Investigators found that smaller increases in the serum sodium concentration during therapy were associated with cerebral edema, in agreement with previous studies. The rates of fluid or sodium administration, however, were not associated with the risk of cerebral edema, after adjustment for other covariates. In children with cerebral edema, failure of the serum sodium concentration to rise during therapy may not be the result of excess administration of free water. Physiologic responses to cerebral injury, such as cerebral salt wasting, may alter sodium homeostasis in these children.

It has been hypothesized that cerebral edema in children with diabetic ketoacidosis may be caused by the accumulation of osmolytes in brain cells exposed to hyperosmolar conditions. A rapid decrease in extracellular osmolality during treatment would then result in osmotically mediated swelling of the brain. The current data do not fully support this theory, since none of the relevant variables — the serum glucose concentration at presentation, the change in serum glucose concentration during therapy, or the rate of fluid or sodium administration — were associated with the risk of cerebral edema.

Although osmotic factors and other mechanisms may play a part in the development of cerebral edema, the data lend support to the hypothesis that cerebral edema in children with diabetic ketoacidosis is related to brain ischemia. Both hypocapnia, which causes cerebral vasoconstriction, and extreme dehydration would be expected to decrease perfusion of the brain. In addition, bicarbonate therapy causes central nervous system hypoxia in laboratory animals with diabetic ketoacidosis. Hyperglycemia superimposed on an ischemic insult increases the extent of neurologic damage, blood–brain barrier dysfunction, and edema formation. This interaction might help to explain the occurrence of neurologic damage in association with minor degrees of cerebral hypoperfusion. Blood–brain barrier dysfunction and vasogenic edema may occur several hours after an ischemic insult as a result of the release of vasoactive substances and mediators of inflammation. The occurrence of cerebral edema several hours after the initiation of therapy thus correlates well with the hypothesis that the basis of this complication is ischemia. Finally, the more frequent occurrence of cerebral edema in children than in adults may be explained in part by the fact that children's brains have higher oxygen requirements than adults' brains and are thus more susceptible to ischemia.

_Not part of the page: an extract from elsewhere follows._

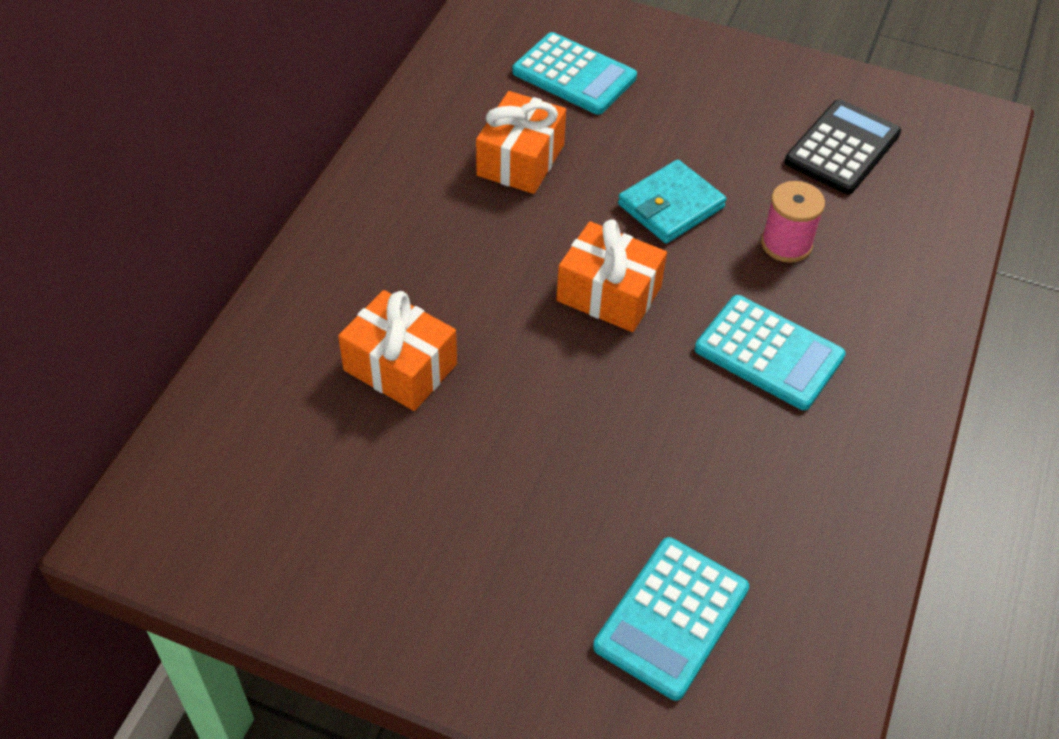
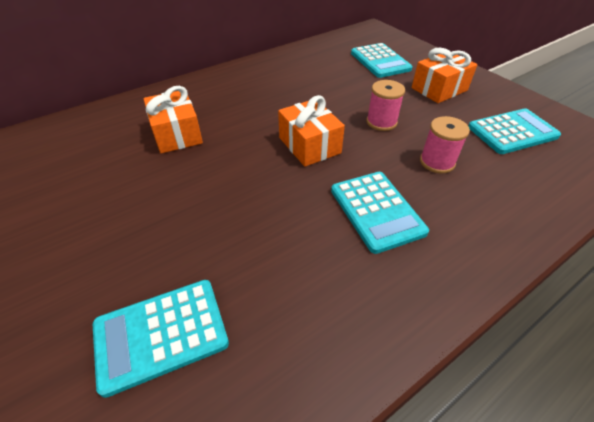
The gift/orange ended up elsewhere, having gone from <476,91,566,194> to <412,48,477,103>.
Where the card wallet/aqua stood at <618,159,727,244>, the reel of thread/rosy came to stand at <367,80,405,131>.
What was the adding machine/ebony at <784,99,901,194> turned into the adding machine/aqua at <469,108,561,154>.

within the 95 percent confidence intervals for the risks associated with several variables were values that indicated associations that were potentially relevant clinically. Investigators therefore cannot definitively conclude that variables that were not associated with cerebral edema in this study are in fact unimportant in its pathogenesis. In addition, several children in the cerebral-edema group who met the clinical criteria for cerebral edema did not have radiographic or postmortem documentation of its presence. They cannot be certain that the observed neurologic decompensation in the latter children was due to cerebral edema; however, other causes of their neurologic abnormalities could not be identified, and the results of initial radiographic studies in children with cerebral edema may be normal, despite profound neurologic depression. Because data were not available for every variable of potential interest, they also cannot exclude the possibility that confounding factors that were not analyzed may have influenced the detected associations, particularly those related to the use of bicarbonate treatment.

Children with diabetic ketoacidosis who present with high initial serum urea nitrogen concentrations and low partial pressures of arterial carbon dioxide are at increased risk for cerebral edema. In addition, the lack of an increase in the serum sodium concentration during therapy is associated with an increased probability of cerebral edema. Children with these biochemical features should be monitored extensively for signs of neurologic deterioration, and hyperosmolar therapy should be available for immediate use in case early signs of cerebral edema occur. Finally, treatment with bicarbonate is associated with an increased risk of cerebral edema and should be avoided in most circumstances.